We need to understand where we have been to plot a path to where we would like to go

Letters to the Editor. Illustration: Paul Scott
The Irish Times - Letters to the Editor.

Sir, – I was dismayed to read Orla O’Donovan’s piece “‘What’s up with the dude wall?’ Rows of portraits of men should have no place in Irish education” (Opinion & Analysis, September 23rd).

She complains of the practice of hanging portraits of past university presidents, almost all male, on prominent dedicated walls in Irish universities because these displays are records of class privilege, male supremacy and colonialism. She advocates removing these portraits from their present locations to “heritage storage facilities” in the universities and she refers specifically to a “dude wall” of past male university presidents in her own university, University College Cork (UCC). I am well familiar with this wall in UCC’s Aula Maxima.

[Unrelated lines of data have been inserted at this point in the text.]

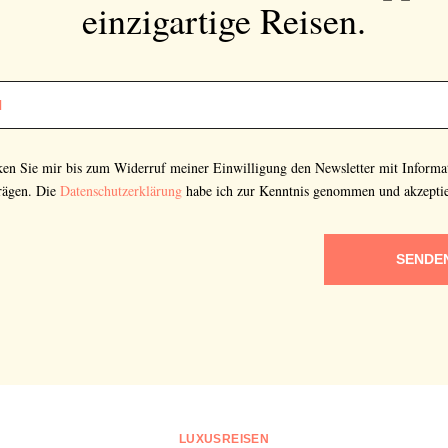
einzigartige Reisen.
cken Sie mir bis zum Widerruf meiner Einwilligung den Newsletter mit Informa
rägen. Die
Datenschutzerklärung
habe ich zur Kenntnis genommen und akzeptie
SENDE
LUXUSREISEN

I just cannot sympathise with this attitude of judging the past using the standards of the present and of penalising people in the present because of injustices, judged by present standards, their forebears perpetrated in times past. People cannot be held responsible for the actions of their forebears. This attitude promoted by Orla O’Donovan ignores the obvious fact of evolution. Human beings are self conscious animals that arose from the merely conscious animal world. We didn’t emerge from the animal world with mature notions of human rights, equality, gender balance and so on. Such concepts and practices had to evolve and take hold slowly over time. All we can hope for in this area is improvement. And humanity has steadily improved. Orla might note that over half of the presidents of the 12 Irish universities are now women.

We have no right generally to look back on much of what happened in earlier time and judge things harshly. There are some exceptions of course, for example the African slave trade to the New World run largely by supposed Christian Europeans. But, even in this case, it was these same Europeans who eventually banned the slave trade.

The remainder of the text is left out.